What is being asked.
Which lines of the records below contain the word "bowl"? Show each one.

━━━━━━━━━━

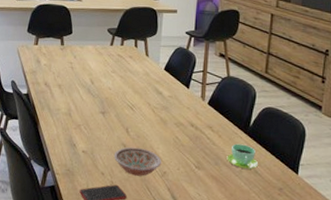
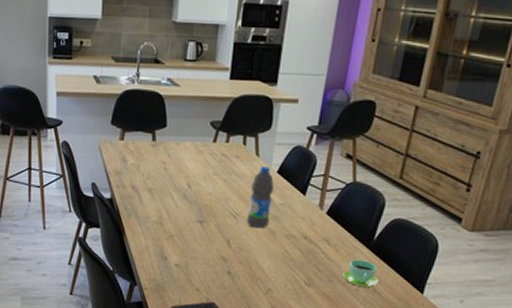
bowl: present [113,147,161,176] -> none [211,260,266,293]
water bottle: none [141,65,163,118] -> present [246,166,275,229]

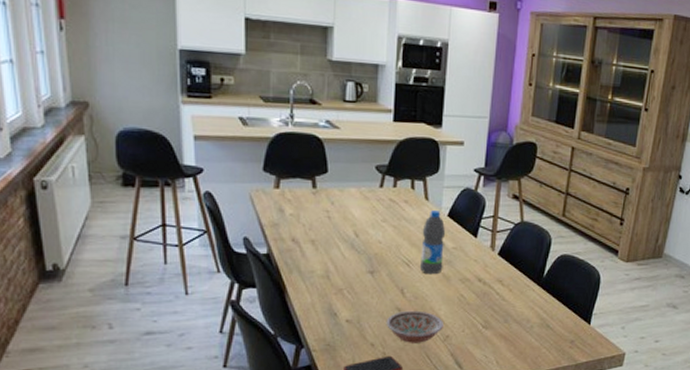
bowl: none [211,260,266,293] -> present [386,310,443,343]
cup: present [342,259,380,288] -> none [517,297,551,324]

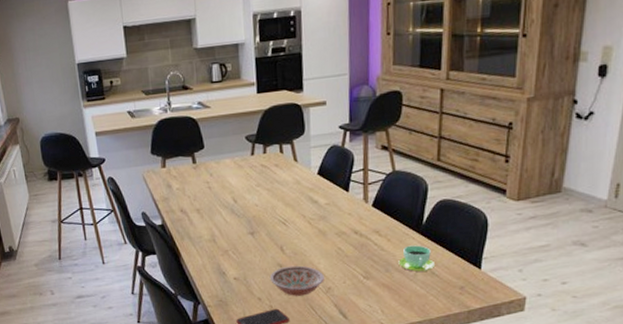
water bottle: present [419,210,446,275] -> none [294,170,318,231]
cup: none [517,297,551,324] -> present [398,245,436,272]

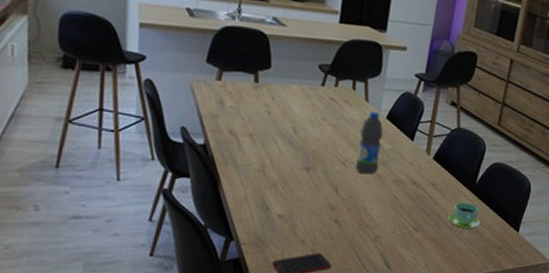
bowl: present [269,265,324,296] -> none [317,208,375,242]
water bottle: none [294,170,318,231] -> present [355,112,384,175]

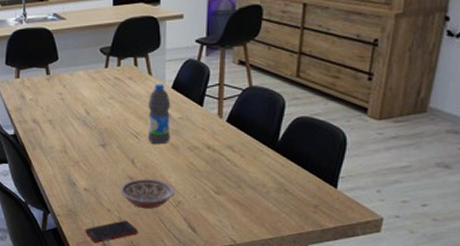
bowl: none [317,208,375,242] -> present [119,178,175,209]
cup: present [448,202,481,229] -> none [251,162,290,189]

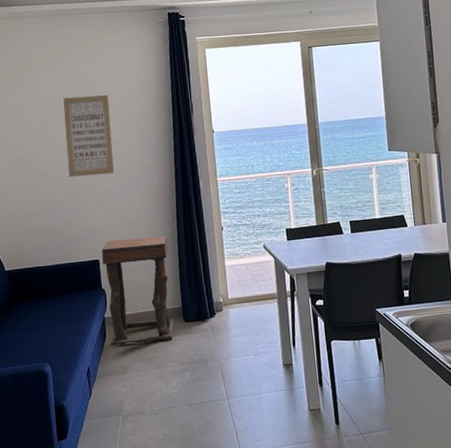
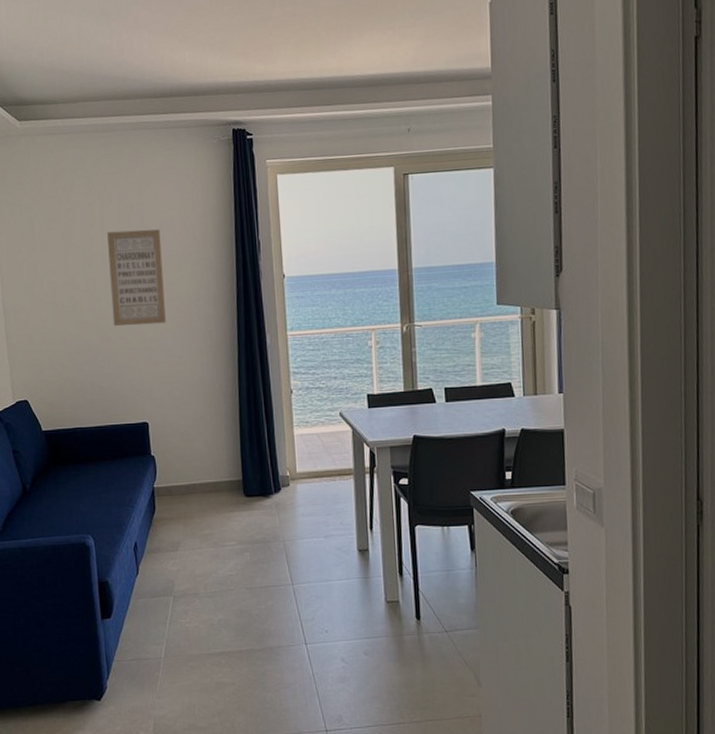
side table: present [102,236,174,346] -> none [151,398,233,520]

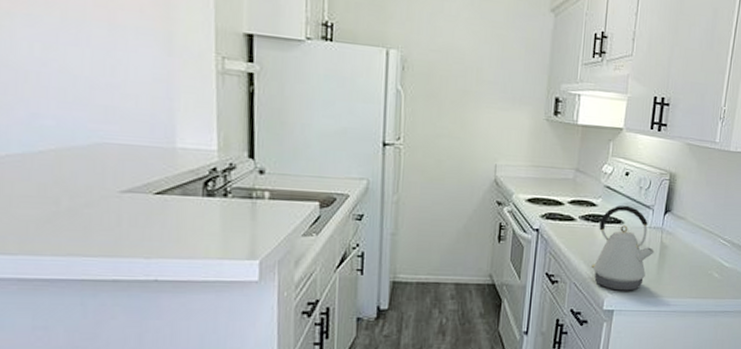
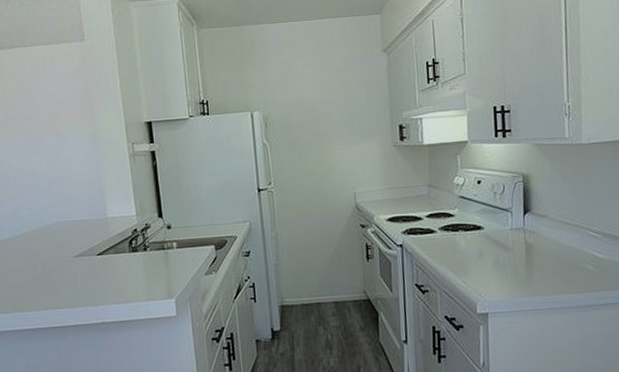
kettle: present [591,205,655,291] -> none [458,211,520,294]

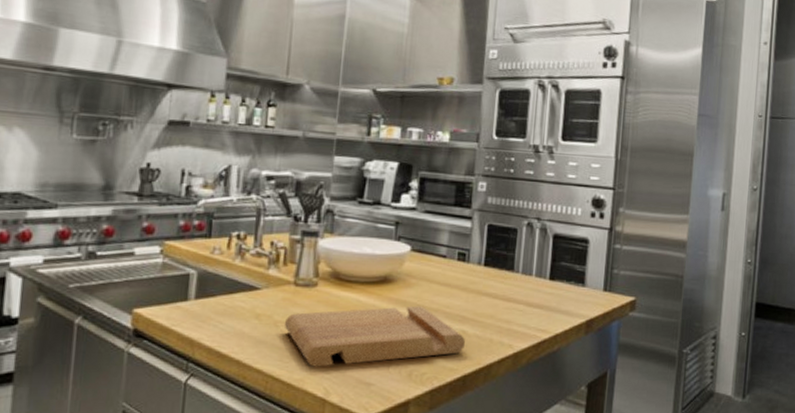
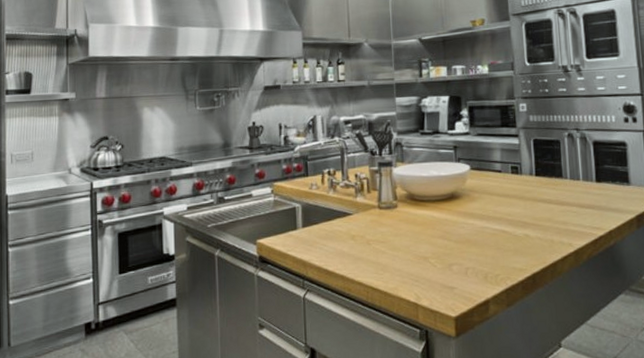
cutting board: present [284,306,466,367] -> none [375,216,530,277]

━━━━━━━━━━

Solution below.
bowl: present [113,147,161,176] -> none [211,260,266,293]
bowl: none [211,260,266,293] -> present [386,310,443,343]
bowl: present [269,265,324,296] -> none [317,208,375,242]
bowl: none [317,208,375,242] -> present [119,178,175,209]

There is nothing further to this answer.